Your email address will not be published. Required fields are marked *


42 Responses:

  1. Catherine Riegel says:

    When I see some of Gods creatures on Discovery channel how funny looking they are I say yes God does have a great sense of humor Amen!

  2. Mary Anne Britnell says:

    Thank you for pointing out the humor in the bible. My old bible is 62 years old and never once in any service I attended did a minister point out any humor associated with it. I can now point out to my grandchildren that God found great humor in creating man which he passed on to them.

  3. Wynterr says:

    My favourite is in John. John and Peter are going to the empty tomb and John mentions THREE times that he beat Peter there.lol

  4. Charles says:

    My favorite one is the sarcastic remark made by Elijah against Baal: “Cry aloud: surely he is a god; either he is meditating, or he has wandered away, or he is on a journey, or perhaps he is asleep and must be awakened” (1Kings 18:27) – all things that a real God doesn’t do, especially the “journey” part which may be a euphemism for using the toilet.

  5. Chuck Somerville says:

    I like what in my college days at U. of Michigan we would have called a “Cleveland joke” in John 1:45-46. Jesus is just beginning to gather disciples when Philip tells Nathanael about Jesus…

    45 Philip found Nathanael and told him, “We have found the one Moses wrote about in the Law, and about whom the prophets also wrote–Jesus of Nazareth, the son of Joseph.”
    46 “Nazareth! Can anything good come from there?” Nathanael asked…

    (Smart alec!) 🙂

  6. Ed Chy says:

    Just because it occasionally says someone “laughed” doesn’t mean the bible has humor. If you were to do a stand up comedy routine with all of these “humor” quotes from the bible then nobody in the room would laugh. As the gnostics said – the bible was written by the demiurge (satan), hence why you can’ find any real humor in any of it.

  7. John Rothschild says:

    I think Jarius’s daughter was very ill and sleeping, not dead. Jesus said that she was not dead, but just sleeping. This is not similar to other situations where Jesus referred to a dead person as being sleeping. In all those instances he did not say that they were outright dead, as he did in this instance. There is no reason to disbelieve what Jesus said, and it does not lessen what he did. He is still Jesus, the only begotten Son of God.

  8. Kimberly says:

    I found a gem of a joke in Isaiah 26 Read verses 16-18 very closely.
    My husband and I had a good laugh at the implications of that passage.

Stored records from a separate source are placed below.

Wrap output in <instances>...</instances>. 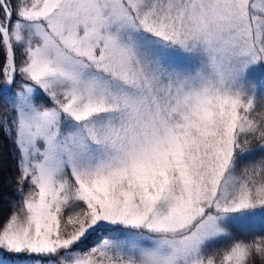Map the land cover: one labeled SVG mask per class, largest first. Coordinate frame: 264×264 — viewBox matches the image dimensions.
I'll use <instances>...</instances> for the list:
<instances>
[{"label": "snow or ice", "instance_id": "1", "mask_svg": "<svg viewBox=\"0 0 264 264\" xmlns=\"http://www.w3.org/2000/svg\"><path fill=\"white\" fill-rule=\"evenodd\" d=\"M0 100V264H264V0H0Z\"/></svg>", "mask_w": 264, "mask_h": 264}, {"label": "trees", "instance_id": "2", "mask_svg": "<svg viewBox=\"0 0 264 264\" xmlns=\"http://www.w3.org/2000/svg\"><path fill=\"white\" fill-rule=\"evenodd\" d=\"M40 103L48 102L41 100ZM2 106L3 101L0 100V114H2ZM0 148L3 149V163L0 166V223H2L7 219L11 205L18 202L14 182L17 175V153L11 141L6 140L2 134H0Z\"/></svg>", "mask_w": 264, "mask_h": 264}, {"label": "rangeland", "instance_id": "3", "mask_svg": "<svg viewBox=\"0 0 264 264\" xmlns=\"http://www.w3.org/2000/svg\"><path fill=\"white\" fill-rule=\"evenodd\" d=\"M40 102V101H39Z\"/></svg>", "mask_w": 264, "mask_h": 264}]
</instances>
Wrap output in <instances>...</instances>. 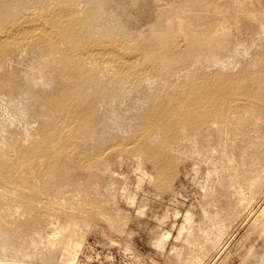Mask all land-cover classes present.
<instances>
[{
    "label": "rangeland",
    "instance_id": "1",
    "mask_svg": "<svg viewBox=\"0 0 264 264\" xmlns=\"http://www.w3.org/2000/svg\"><path fill=\"white\" fill-rule=\"evenodd\" d=\"M264 264V0H0V264Z\"/></svg>",
    "mask_w": 264,
    "mask_h": 264
},
{
    "label": "bare ground",
    "instance_id": "2",
    "mask_svg": "<svg viewBox=\"0 0 264 264\" xmlns=\"http://www.w3.org/2000/svg\"><path fill=\"white\" fill-rule=\"evenodd\" d=\"M65 257L63 264H76L78 254L83 246V241L77 235H71L62 240Z\"/></svg>",
    "mask_w": 264,
    "mask_h": 264
}]
</instances>
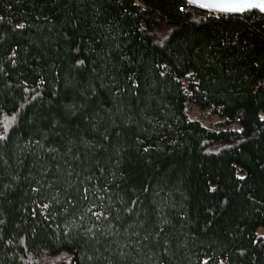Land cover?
Segmentation results:
<instances>
[{
    "label": "trees",
    "instance_id": "trees-1",
    "mask_svg": "<svg viewBox=\"0 0 264 264\" xmlns=\"http://www.w3.org/2000/svg\"><path fill=\"white\" fill-rule=\"evenodd\" d=\"M185 3L0 0V264H264V15Z\"/></svg>",
    "mask_w": 264,
    "mask_h": 264
},
{
    "label": "water",
    "instance_id": "water-1",
    "mask_svg": "<svg viewBox=\"0 0 264 264\" xmlns=\"http://www.w3.org/2000/svg\"><path fill=\"white\" fill-rule=\"evenodd\" d=\"M188 5L207 12L241 15L257 11L264 15L261 7H247L248 4H259L264 0H184Z\"/></svg>",
    "mask_w": 264,
    "mask_h": 264
},
{
    "label": "rangeland",
    "instance_id": "rangeland-1",
    "mask_svg": "<svg viewBox=\"0 0 264 264\" xmlns=\"http://www.w3.org/2000/svg\"><path fill=\"white\" fill-rule=\"evenodd\" d=\"M187 114L190 119L198 120L203 125L210 127V128H216L217 123L219 122V119L216 116L210 115L209 113H203L198 109V107L194 105H190L187 107ZM70 259L65 255L58 257V258H52L51 260H48L46 262L43 261L42 264H70Z\"/></svg>",
    "mask_w": 264,
    "mask_h": 264
},
{
    "label": "built area",
    "instance_id": "built-area-1",
    "mask_svg": "<svg viewBox=\"0 0 264 264\" xmlns=\"http://www.w3.org/2000/svg\"><path fill=\"white\" fill-rule=\"evenodd\" d=\"M188 6H190V5H188L187 3H185V7H187L188 8ZM186 8V9H187ZM189 9V8H188ZM206 14L207 15H213L214 17H219V16H221V15H223V16H225V17H227L228 15H231V14H226V13H224V14H220V13H211V12H206ZM245 14H250L252 17H257V16H259V15H262V14H260V13H258V12H256V11H252V12H248V13H245ZM245 14H241V16L242 15H245ZM239 117H235L234 118V120L233 121H231L230 122V124L228 125V128L229 129H237L238 128V126H239Z\"/></svg>",
    "mask_w": 264,
    "mask_h": 264
},
{
    "label": "snow or ice",
    "instance_id": "snow-or-ice-1",
    "mask_svg": "<svg viewBox=\"0 0 264 264\" xmlns=\"http://www.w3.org/2000/svg\"><path fill=\"white\" fill-rule=\"evenodd\" d=\"M247 7H261L264 10V2L259 4H248Z\"/></svg>",
    "mask_w": 264,
    "mask_h": 264
}]
</instances>
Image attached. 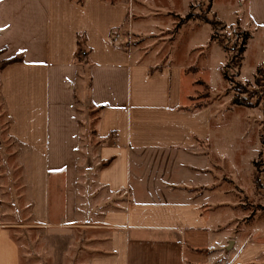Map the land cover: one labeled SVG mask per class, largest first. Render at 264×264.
<instances>
[{
	"label": "crops",
	"instance_id": "obj_1",
	"mask_svg": "<svg viewBox=\"0 0 264 264\" xmlns=\"http://www.w3.org/2000/svg\"><path fill=\"white\" fill-rule=\"evenodd\" d=\"M132 6L0 0V111L28 156L35 229L95 234L89 264H264V229L232 231L213 207L209 161L222 110L194 105L197 65L111 42L114 30L134 32ZM249 7L263 28L264 0ZM5 189L0 177V264H21L3 222Z\"/></svg>",
	"mask_w": 264,
	"mask_h": 264
},
{
	"label": "rangeland",
	"instance_id": "obj_2",
	"mask_svg": "<svg viewBox=\"0 0 264 264\" xmlns=\"http://www.w3.org/2000/svg\"><path fill=\"white\" fill-rule=\"evenodd\" d=\"M108 1L133 5L134 32L123 33L125 48H135L158 63L171 57L178 65H197L200 73L194 105L202 109L217 102L222 110L214 124L209 161L214 170V179L208 180L215 186L210 197L213 207L232 231L264 229V88L254 80L257 69L264 67V27H255L250 21V0H212V4L210 0ZM189 15L192 21L184 22ZM245 33L250 37L241 63ZM236 97L249 107L234 106ZM0 115V177L7 193L3 222L14 227L21 264H89L99 254L95 234L81 232L78 225L35 229L28 156L10 138L8 119L1 111ZM80 155L92 156L88 152ZM89 164L86 162L81 173ZM102 194L109 196L106 191ZM257 239L264 252V232Z\"/></svg>",
	"mask_w": 264,
	"mask_h": 264
},
{
	"label": "trees",
	"instance_id": "obj_3",
	"mask_svg": "<svg viewBox=\"0 0 264 264\" xmlns=\"http://www.w3.org/2000/svg\"><path fill=\"white\" fill-rule=\"evenodd\" d=\"M210 1L212 4V0H210ZM191 18H192V16L189 15L188 20H190ZM184 22H186V21H184ZM217 23H219V22H217ZM180 25H181V23L178 26L180 27ZM213 26H214V24H213ZM249 37L250 36L248 33L244 34L243 42H242V45L240 48L241 63L244 60V53L246 51L247 41L249 40ZM83 55H84V50L82 49V43H80V40H79V49H78L77 57L82 58ZM19 61H21V58H15V59L11 60L9 63H15V62H19ZM226 68H228V66H226ZM254 80H255V83L258 87L264 88V67L257 69ZM232 104L234 106H239V107H249V105H247L245 101L240 100L238 97L233 99ZM262 210L264 211V209H262Z\"/></svg>",
	"mask_w": 264,
	"mask_h": 264
},
{
	"label": "built area",
	"instance_id": "obj_4",
	"mask_svg": "<svg viewBox=\"0 0 264 264\" xmlns=\"http://www.w3.org/2000/svg\"><path fill=\"white\" fill-rule=\"evenodd\" d=\"M110 40L115 45L121 44L123 41V36L121 35V33L118 30H114L111 32Z\"/></svg>",
	"mask_w": 264,
	"mask_h": 264
}]
</instances>
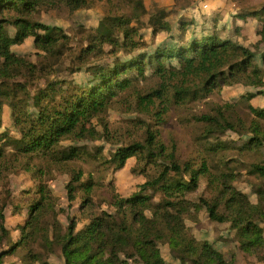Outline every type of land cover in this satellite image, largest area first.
Returning a JSON list of instances; mask_svg holds the SVG:
<instances>
[{
    "label": "trees",
    "instance_id": "1",
    "mask_svg": "<svg viewBox=\"0 0 264 264\" xmlns=\"http://www.w3.org/2000/svg\"><path fill=\"white\" fill-rule=\"evenodd\" d=\"M124 1L108 17L110 33L102 34L81 25L77 14L109 0H0V185L16 179L24 186L19 204L27 212L9 230L0 201V264H52L51 256L64 264H170L164 251L172 264H237L238 254L246 264H264V107L254 105L264 97V4L234 15L236 36L243 38L252 22L258 38L239 44L217 31L188 37L185 21L172 33L171 9L155 10L153 0ZM145 16L153 36L172 34L176 42L152 51L141 46L138 21ZM67 23L83 37L66 32ZM28 39L35 50L23 58L14 47ZM154 82L159 88L135 98L148 118L113 130L126 94ZM237 86L253 89L254 106L245 108L254 117L243 112L233 123L194 114L195 122L181 118L193 151L183 154L173 139L166 143L171 114ZM83 157L110 171L100 182L105 187L86 175ZM127 167L136 191L125 196L113 174ZM51 182L65 188L60 203ZM117 222L124 240L137 243L126 258L127 241L113 237ZM204 222L219 230L216 243L196 235ZM220 242L230 259L216 247ZM39 244L43 255L35 250Z\"/></svg>",
    "mask_w": 264,
    "mask_h": 264
},
{
    "label": "rangeland",
    "instance_id": "2",
    "mask_svg": "<svg viewBox=\"0 0 264 264\" xmlns=\"http://www.w3.org/2000/svg\"><path fill=\"white\" fill-rule=\"evenodd\" d=\"M263 4L264 0H153V8L155 10H158L160 8L171 9V25L174 31L182 21H185L190 24L189 27H191L188 31V35L198 31L209 32L214 30L217 31L221 37L231 38L234 41L239 42L240 44H244V42H256L258 38L255 36L252 22L246 24L243 31V38L236 36L234 30V28H236V22L233 19L234 15L257 10ZM205 5L211 6L212 9H205ZM116 6H120V8H122L126 7L127 4L124 0H109V2L102 7H95L80 11L77 14V20L83 26H97L96 30L99 33H110L107 21L109 20L108 17H110L111 14L116 11ZM201 13L206 14L202 15ZM215 19H217L218 21L217 28H214ZM148 22V16L142 17L138 21V24L141 27L139 29L140 34L142 35V41L140 43L141 46H146L148 48V51H152L157 46L165 44L170 45L176 42H172L171 34L168 33L153 36L152 29L149 26ZM43 23L47 22L43 21ZM64 29L66 32L70 33L72 37L73 35L78 36V39L83 37L75 30L73 26L69 27L68 23L65 24ZM114 37L119 40H123V36L121 33H115ZM14 50L17 53L21 54L23 58H25L26 56H28V54L35 50L33 39H28L22 45L15 46ZM59 52L62 55L66 54V47L64 43L61 44ZM158 86L159 84H157V82H154L153 84L145 88H141L140 86H136L135 88L134 86L129 94H126L125 102L121 105L120 108L114 111V118H112L111 120V123H113L111 126L112 129H116L118 131H127V128L131 126L128 122L129 119H134L136 121L146 120L148 116L140 114L138 112L136 108L135 98L139 94L141 96L145 95V91H148L149 89L159 88ZM252 92L253 89L251 88H242L240 86L233 88L229 87L224 89L221 95L213 96L204 102L191 106L190 109L194 113H192V111L190 110H186L182 112V115L175 113L171 114L168 119V124L163 128V136L166 143L168 145L174 144L173 142H171V139H173V141L177 142V144L180 146L183 154L191 153L194 148L192 141L193 137L191 133L186 130L185 124L181 121V118H186L189 119L190 122H195L193 118L194 114H206L216 120L230 121L234 123L238 120L239 116L242 115L243 112H247L248 114H251V116H253L252 110L249 111L247 106L245 108V105L253 103L251 102L250 97ZM254 105H260L264 107V97L255 101ZM5 130V128L2 129V131ZM101 130H103V128H101ZM113 130L110 131L111 134H113ZM261 153L264 155V148L262 149ZM19 161L21 162L20 166L21 164L25 166L26 162L23 161V159H19ZM79 163L82 165L84 171L86 172V175H92V177H94L95 180L99 182V184L102 181L108 180V174L110 171H103V168L101 166H97L95 162H92L86 157H83L79 161ZM237 169L238 168H234V171L236 172ZM24 173V171H21L22 175ZM113 179L114 185L119 187L120 192L123 195L127 196L136 191V179L131 173V169L129 167L113 174ZM252 180L254 182H258V180L255 178H252ZM7 182V184L4 183L3 185H0V201L2 202L1 204H6L3 210L5 217L8 215L6 211L7 208L10 207L12 210H14L22 206V204H19V196L21 190L24 188V186L21 187V185H19V182L16 181V179H9L7 180ZM102 184L103 183H101L100 186L105 187V185ZM48 185L51 191L50 193L54 197L55 202L60 203L63 200L61 199L62 193L64 194V196H66L65 188L62 185L60 186L52 182ZM107 192L108 191H105V193ZM105 193L104 195L106 196ZM192 198L196 199L197 195H193ZM254 200L255 202L259 203V200L256 196H254ZM104 208L105 202H100L99 208L97 210L99 215H101V210H103ZM61 218H64V224L66 225V217L62 216ZM7 224H9L8 219L5 222V226ZM195 233L198 237L215 243L221 235L216 227L211 226L207 222H204L202 225H196ZM113 237L116 240H124V237L119 232L118 222L115 225ZM124 241H127L123 256L124 258H126V255H130L131 253H133L134 249L137 247V243H134L128 239ZM216 247L223 252L226 258L230 259V254L227 251V247L223 243H217ZM163 254L166 255V258L169 262H173V258H171V255L168 252L164 251ZM127 263L132 264L130 260H127ZM237 264H246V259L242 254H238L237 256Z\"/></svg>",
    "mask_w": 264,
    "mask_h": 264
},
{
    "label": "crops",
    "instance_id": "3",
    "mask_svg": "<svg viewBox=\"0 0 264 264\" xmlns=\"http://www.w3.org/2000/svg\"><path fill=\"white\" fill-rule=\"evenodd\" d=\"M168 4V3H167ZM204 4V3H203ZM202 15H205L206 13H201ZM171 23V22H170ZM178 27V26H177ZM173 28V27H172ZM191 27H189L190 29ZM177 31V29L174 31L173 29V32L172 33H175ZM211 33H214V30L212 31H209V32H202V31H198V32H193L191 34L188 35V37H194V36H201L202 34H211ZM172 35V34H171ZM240 44V43H239ZM48 189L50 191V188L48 186ZM61 189V188H59ZM51 192V191H50ZM58 193V192H57ZM55 194V192H54ZM53 194V195H54ZM59 194V193H58ZM52 195V194H51ZM65 196L64 194L62 193V197L61 199H64ZM7 211V216H6V220L8 219L9 221V224L6 225V227L9 229V230H12V229H15L16 226H18V224L23 220V217L25 216V214L27 213L26 210L21 206L20 208H17V209H14L12 210L10 207L6 209ZM61 219V222L64 224V218H60ZM2 220L0 219V229H1V226H2ZM65 225V224H64ZM36 252L38 254H41L43 255L45 252H46V248L44 245H37L36 248H35ZM163 257L164 259L172 264L173 262H169L168 259L166 258V255L163 254ZM172 258V257H171ZM228 259V258H227ZM173 260V259H172ZM49 262L52 263V264H64V260L62 258H59V257H53L51 256L50 259H49ZM16 264H28L27 262H23V261H18V259L16 260Z\"/></svg>",
    "mask_w": 264,
    "mask_h": 264
},
{
    "label": "built area",
    "instance_id": "4",
    "mask_svg": "<svg viewBox=\"0 0 264 264\" xmlns=\"http://www.w3.org/2000/svg\"><path fill=\"white\" fill-rule=\"evenodd\" d=\"M204 8L205 9H212V7L211 6H208V5H205Z\"/></svg>",
    "mask_w": 264,
    "mask_h": 264
}]
</instances>
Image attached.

  9. kayode bidemi Ayodele says:

    GOD IS great

  10. Tiago says:

    There is a difference between men’s humor from that humor that comes from God. It is very different from the situation when God, with the power of supreme judge, is humor, the situation that the same is done by foolish men on which rests the words:
    “18 And if the righteous scarcely be saved, where Shall the ungodly and the sinner Appear?” 1 Peter 4:18;
    “Wherefore, my beloved, the ye have always obeyed, not as in my presence only, but now much more in my absence, work out your own salvation with fear and trembling.” Philippians 2:12;
    “Be afflicted, and mourn, and weep: let your laughter be turned to mourning, and {your} joy to heaviness.”
    James 4: 9

    It is very different (special) when there is a happy laugh in brotherhood around blissful realities achieved in the communion of the People of God, in the power of the Holy Spirit. Sarcastic laughter, laughter that can occur when unfortunate realities are revealed unexpectedly, are different types of laughter.

    Laughter is not a final escape for depressing situations where there is no consistency or understanding, or holiness. Sometimes laughter is like another round of a illegal drug-addiction. We must take care that this is not so.